Skyrim allows you to run any large weather model with a consumer grade GPU.

Until very recently, weather forecasts were run in 100K+ CPU HPC clusters, solving massive numerical models. Within last 2 years, open-source foundation models trained on weather simulation datasets surpassed the skill level of these numerical models.

Our goal is to make these models accessible by providing a well maintained infrastructure.

## Installation

Clone the repo, set an env (either conda or venv) and then run

```bash
pip install .
```

Depending on your use-case (i.e. AWS storage needs or CDS initial conditions), you may need to fill in a `.env` by `cp .env.example .env`.

## Run your first forecast

Skyrim currently supports either running on on [modal](#forecasting-using-modal), on a container –for instance [vast.ai](#vastai-setup) or [bare metal](#bare-metal)(you will need an NVIDIA GPU with at least 24GB and installation can be long).

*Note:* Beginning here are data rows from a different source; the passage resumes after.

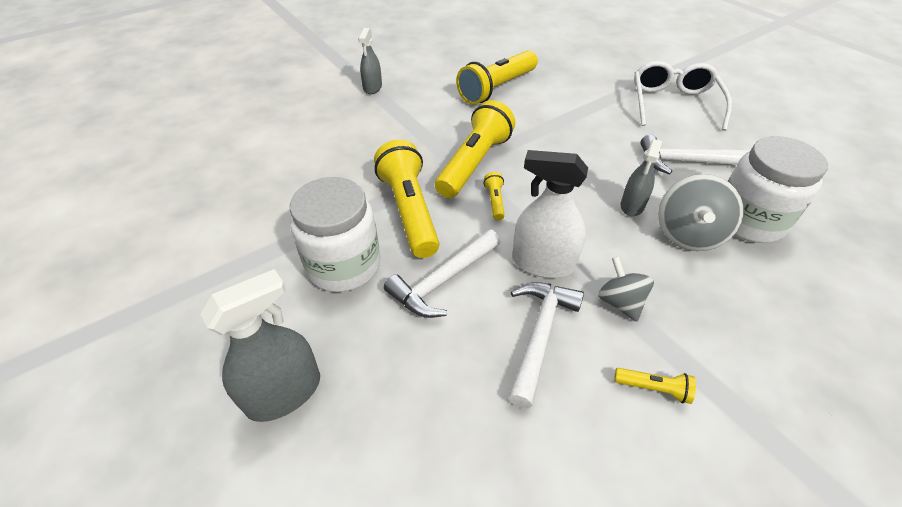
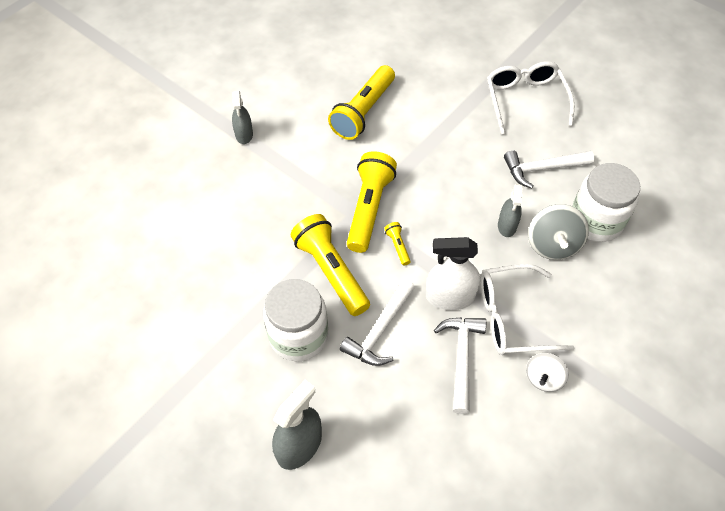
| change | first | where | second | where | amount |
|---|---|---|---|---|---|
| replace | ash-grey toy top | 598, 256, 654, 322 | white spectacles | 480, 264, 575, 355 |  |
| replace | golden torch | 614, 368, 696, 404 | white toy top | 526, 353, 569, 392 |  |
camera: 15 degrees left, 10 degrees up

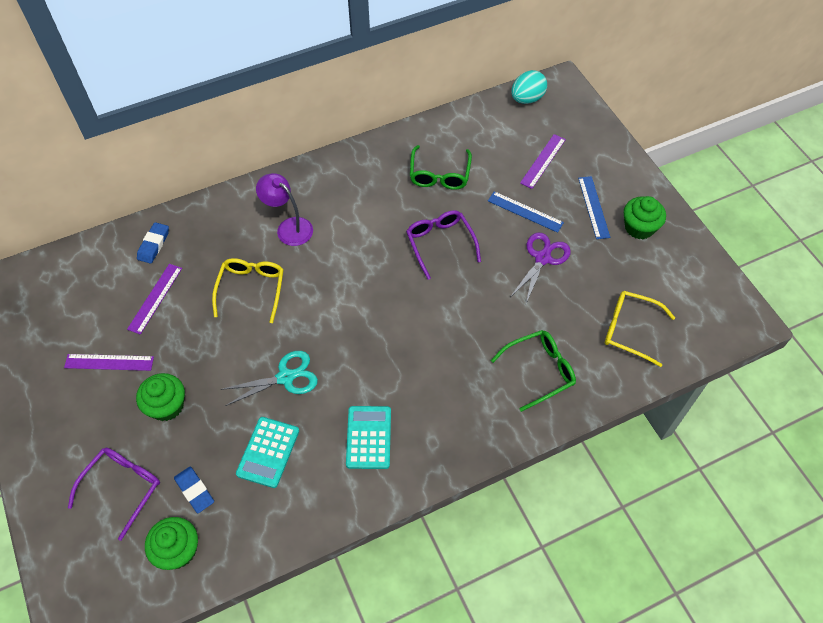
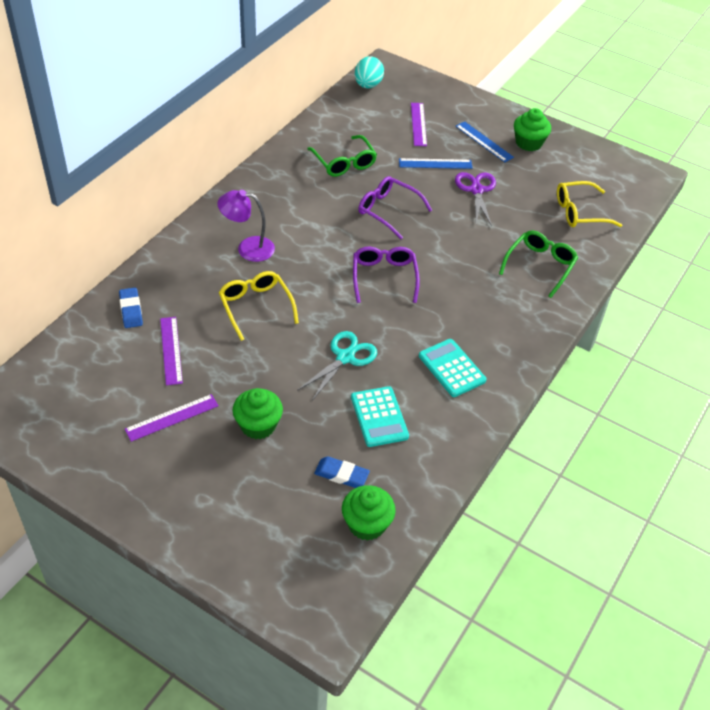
| change | first | where | second | where | amount |
|---|---|---|---|---|---|
| move | royal purple spectacles | 68, 448, 160, 541 |  | 353, 247, 420, 303 |  |
camera: 35 degrees left, 10 degrees down

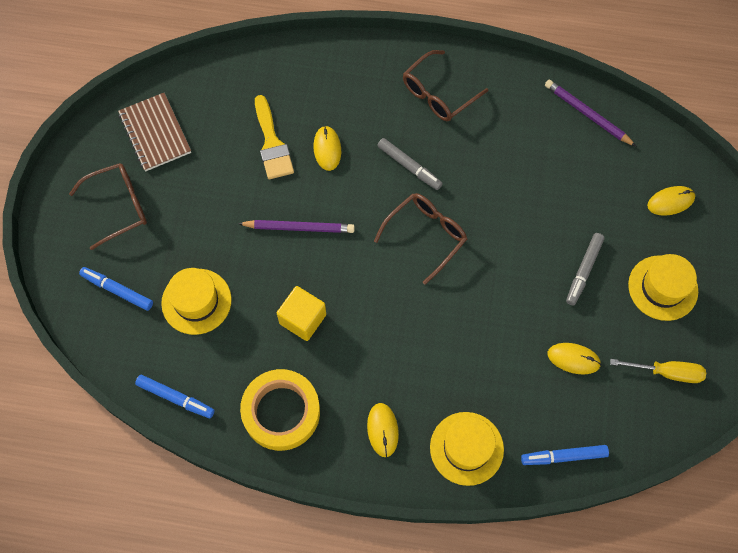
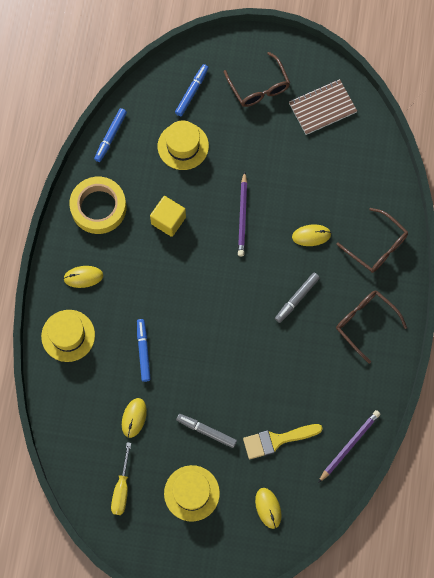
| change | first | where | second | where | amount |
|---|---|---|---|---|---|
| move | golden paint brush | 255, 95, 294, 179 |  | 243, 424, 322, 459 |  |
| move | brown spectacles | 374, 193, 467, 285 |  | 336, 208, 408, 273 |  |
| move | royal blue felt pen | 521, 445, 609, 465 |  | 137, 319, 151, 382 |  |
camera: 90 degrees right, 5 degrees up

Modal is the fastest option, it will run forecasts "serverless" so you don't have to worry about the infrastructure.

### Forecasting using Modal:

You will need a [modal](https://modal.com/) key. Run `modal setup` and set it up (<1 min).

Modal comes with $30 free credits and a single forecast costs about 2 cents as of May 2024.

Once you are all good to go, then run:

```bash
modal run skyrim/modal/forecast.py
```

This by default uses `pangu` model to forecast for the next 6 hours, starting from yesterday. It gets initial conditions from [NOAA GFS](https://en.wikipedia.org/wiki/Global_Forecast_System) and writes the forecast to a modal volume. You can choose different dates and weather models as shown in [here](#run-forecasts-with-different-models-initial-conditions-dates).

After you have your forecast, you can explore it by running a notebook (without GPU, so cheap) in modal:

```bash
modal run skyrim/modal/forecast.py::run_analysis
```

This will output a jupyter notebook link that you can follow and access the forecast. For instance, to read the forecast you can run from the notebook the following:

```
import xarray as xr
forecast = xr.open_dataset('/skyrim/outputs/[forecast_id]/[filename], engine='scipy')
```

Once you are done, best is to delete the volume as a daily forecast is about 2GB:

```bash
modal volume rm forecasts /[model_name] -r
```

If you don't want to use modal volume, and want to aggregate results in a bucket (currently only s3), you just have to run:

```bash
modal run skyrim/modal/forecast.py --output_dir s3://skyrim-dev
```

where `skyrim-dev` is the bucket that you want to aggregate the forecasts. By default, `zarr` format is used to store in AWS/GCP so you can read and move only the parts of the forecasts that you need.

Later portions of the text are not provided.